9:16 vertical. Square 1:1 also works but gets less reach.
Polished visual quality expected. Instagram's audience notices production value.

YouTube Shorts

Similar to TikTok in format and pacing.
Add "#Shorts" in the description (not title).
9:16 vertical, under 60s.
YouTube's audience skews slightly older and more intentional. Educational content performs well.

YouTube (long-form)

Thumbnail and title do the work of the hook. The video itself can take 5-10 seconds to set up.
16:9 landscape. Higher production value expected.
Can go 2-20 minutes.
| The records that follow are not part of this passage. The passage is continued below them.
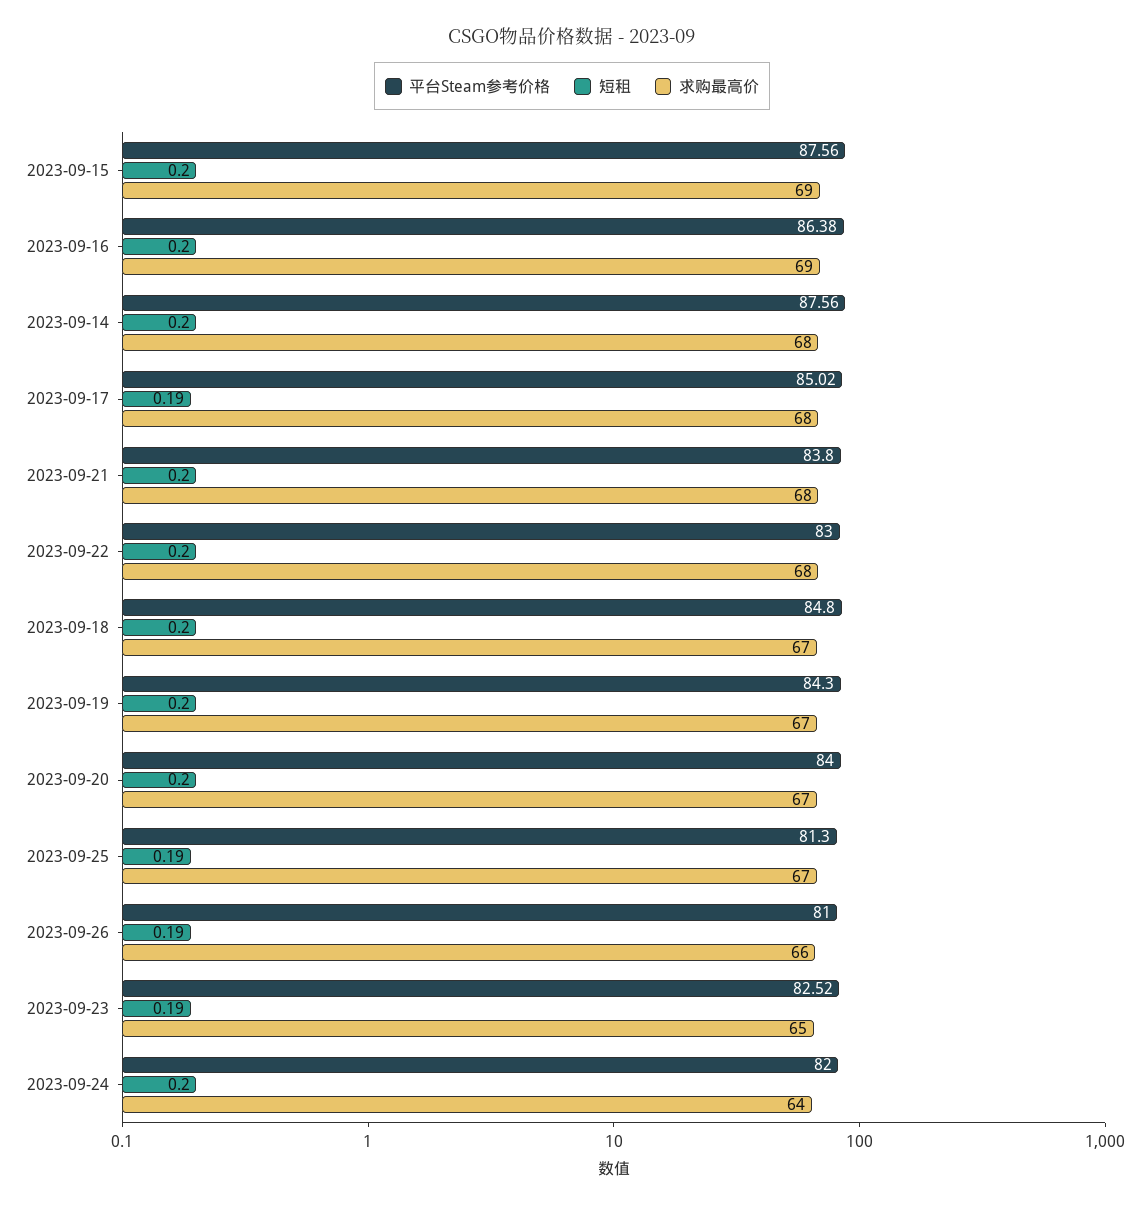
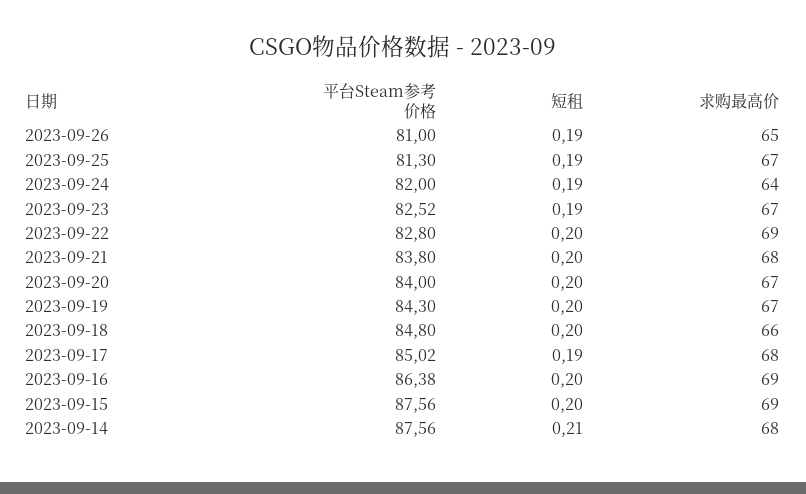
短租, 2023-09-14: 0.2 -> 0.21
平台Steam参考价格, 2023-09-22: 83 -> 82.8
求购最高价, 2023-09-22: 68 -> 69
求购最高价, 2023-09-18: 67 -> 66
求购最高价, 2023-09-26: 66 -> 65
求购最高价, 2023-09-23: 65 -> 67
短租, 2023-09-24: 0.2 -> 0.19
Structure matters more than raw length.
Chapters/timestamps help retention. Mark scene boundaries.
End screens and cards for CTA instead of "link in bio."

Product Context (Example: Bloom)

This section is an example template. Replace with your own product details. If no product is specified, write scripts without product-specific CTAs.
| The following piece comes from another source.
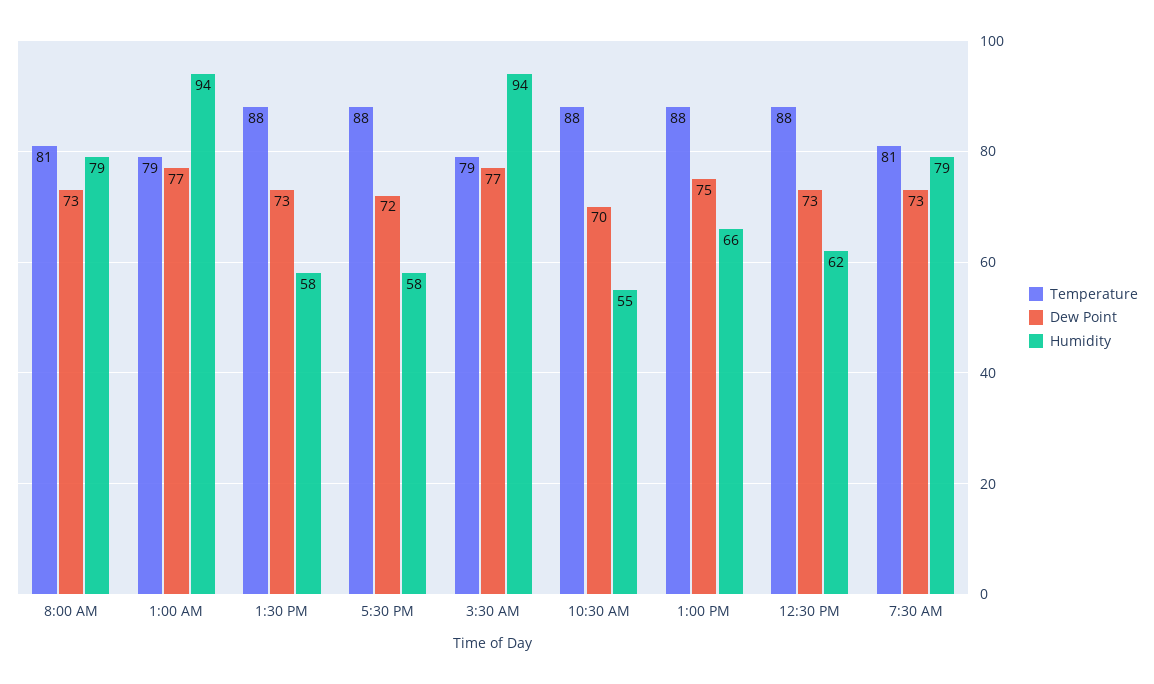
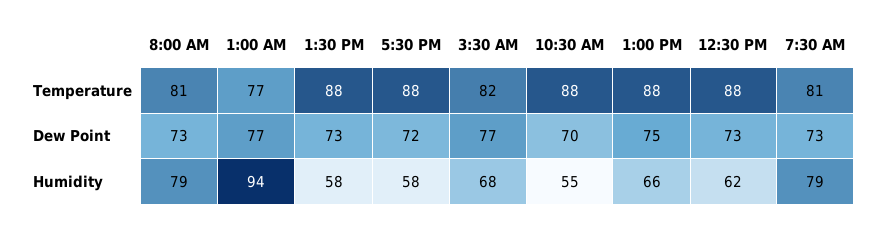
Temperature, 1:00 AM: 79 -> 77
Temperature, 3:30 AM: 79 -> 82
Humidity, 3:30 AM: 94 -> 68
When writing scripts for a specific product, define these fields. Here's an example using Bloom:

App: Bloom is an investing research and trading app for iOS and Android.
Audience: Retail investors, beginners to intermediate. People who want to learn, not day-trade.
Tone: Builder-educator. Show the work, explain the thinking, share real numbers. Not hype, not "finance bro," not get-rich-quick.
Disclaimer: Any video touching on stock picks, returns, or investment strategy needs "Not financial advice" either spoken or on screen. Place it in the first or last scene, not buried in the middle.
CTA patterns: "Download [App]. Link in bio." / "Try [App] free. Link in bio." / "Search '[App]' on the App Store."
Visual assets: App screenshots, screen recordings, logo. Use screen-recording source type for product demos.
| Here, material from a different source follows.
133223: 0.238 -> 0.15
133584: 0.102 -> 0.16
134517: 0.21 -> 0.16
Adapt these fields to whatever product or brand the script is for. If the user doesn't specify a product, omit the CTA scene or use a generic engagement CTA ("Follow for more").

Process

Clarify the brief. If the user gives a topic but no platform/style/duration, ask. If they give everything, proceed.
Pick the hook pattern that fits the topic's emotional core.
Choose the structure template based on style.
Write all scenes with complete metadata for every field.
Check timing. Timecodes must be continuous. Total must match target duration (within 5 seconds).
Check sources. Every scene needs a concrete source directive. No "TBD" or vague descriptions.
Save the script as a markdown file. Suggest a filename based on the topic (e.g., stop-dca-tiktok-30s.md).

If the user wants multiple variants (e.g., same topic in 30s and 60s, or TikTok and YouTube versions), produce separate scripts for each. Don't try to make one script serve multiple formats.